**Problem details:** Set down the data that follows, exactly and completely.

═════ Data supplied ═════

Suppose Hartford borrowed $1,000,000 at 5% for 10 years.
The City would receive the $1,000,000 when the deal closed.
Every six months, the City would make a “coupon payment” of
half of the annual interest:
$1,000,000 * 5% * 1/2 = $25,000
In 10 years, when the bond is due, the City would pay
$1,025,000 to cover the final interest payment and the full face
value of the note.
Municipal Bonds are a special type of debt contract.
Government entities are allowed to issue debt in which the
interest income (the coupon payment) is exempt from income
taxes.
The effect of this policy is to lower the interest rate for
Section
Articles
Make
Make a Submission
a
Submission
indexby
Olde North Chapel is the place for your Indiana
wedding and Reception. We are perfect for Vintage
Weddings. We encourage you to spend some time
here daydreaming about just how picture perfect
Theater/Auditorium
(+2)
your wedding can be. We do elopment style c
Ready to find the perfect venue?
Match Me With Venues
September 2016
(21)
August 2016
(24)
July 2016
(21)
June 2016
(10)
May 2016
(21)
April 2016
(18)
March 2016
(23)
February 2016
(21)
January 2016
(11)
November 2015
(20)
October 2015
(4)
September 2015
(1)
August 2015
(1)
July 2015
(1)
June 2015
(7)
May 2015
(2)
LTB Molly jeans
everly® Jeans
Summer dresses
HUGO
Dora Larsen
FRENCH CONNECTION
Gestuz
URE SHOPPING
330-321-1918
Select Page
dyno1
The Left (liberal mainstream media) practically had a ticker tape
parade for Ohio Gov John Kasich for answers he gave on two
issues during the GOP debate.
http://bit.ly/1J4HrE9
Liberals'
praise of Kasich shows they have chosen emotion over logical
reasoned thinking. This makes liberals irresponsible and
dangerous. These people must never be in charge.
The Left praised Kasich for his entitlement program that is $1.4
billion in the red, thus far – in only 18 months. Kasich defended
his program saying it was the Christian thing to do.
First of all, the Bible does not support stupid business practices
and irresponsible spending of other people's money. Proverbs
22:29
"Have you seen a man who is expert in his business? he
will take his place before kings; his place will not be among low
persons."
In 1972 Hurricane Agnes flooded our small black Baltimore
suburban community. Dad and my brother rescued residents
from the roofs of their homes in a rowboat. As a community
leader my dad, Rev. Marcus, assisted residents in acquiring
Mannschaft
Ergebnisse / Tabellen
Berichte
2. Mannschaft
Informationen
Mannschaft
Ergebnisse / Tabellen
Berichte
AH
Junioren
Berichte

═════

**Worked solution:**
Suppose Hartford borrowed $1,000,000 at 5% for 10 years.
The City would receive the $1,000,000 when the deal closed.
Every six months, the City would make a “coupon payment” of
half of the annual interest:
$1,000,000 * 5% * 1/2 = $25,000
In 10 years, when the bond is due, the City would pay
$1,025,000 to cover the final interest payment and the full face
value of the note.
Municipal Bonds are a special type of debt contract.
Government entities are allowed to issue debt in which the
interest income (the coupon payment) is exempt from income
taxes.
The effect of this policy is to lower the interest rate for
Section
Articles
Make
Make a Submission
a
Submission
indexby
Olde North Chapel is the place for your Indiana
wedding and Reception. We are perfect for Vintage
Weddings. We encourage you to spend some time
here daydreaming about just how picture perfect
Theater/Auditorium
(+2)
your wedding can be. We do elopment style c
Ready to find the perfect venue?
Match Me With Venues
September 2016
(21)
August 2016
(24)
July 2016
(21)
June 2016
(10)
May 2016
(21)
April 2016
(18)
March 2016
(23)
February 2016
(21)
January 2016
(11)
November 2015
(20)
October 2015
(4)
September 2015
(1)
August 2015
(1)
July 2015
(1)
June 2015
(7)
May 2015
(2)
LTB Molly jeans
everly® Jeans
Summer dresses
HUGO
Dora Larsen
FRENCH CONNECTION
Gestuz
URE SHOPPING
330-321-1918
Select Page
dyno1
The Left (liberal mainstream media) practically had a ticker tape
parade for Ohio Gov John Kasich for answers he gave on two
issues during the GOP debate.
http://bit.ly/1J4HrE9
Liberals'
praise of Kasich shows they have chosen emotion over logical
reasoned thinking. This makes liberals irresponsible and
dangerous. These people must never be in charge.
The Left praised Kasich for his entitlement program that is $1.4
billion in the red, thus far – in only 18 months. Kasich defended
his program saying it was the Christian thing to do.
First of all, the Bible does not support stupid business practices
and irresponsible spending of other people's money. Proverbs
22:29
"Have you seen a man who is expert in his business? he
will take his place before kings; his place will not be among low
persons."
In 1972 Hurricane Agnes flooded our small black Baltimore
suburban community. Dad and my brother rescued residents
from the roofs of their homes in a rowboat. As a community
leader my dad, Rev. Marcus, assisted residents in acquiring
Mannschaft
Ergebnisse / Tabellen
Berichte
2. Mannschaft
Informationen
Mannschaft
Ergebnisse / Tabellen
Berichte
AH
Junioren
Berichte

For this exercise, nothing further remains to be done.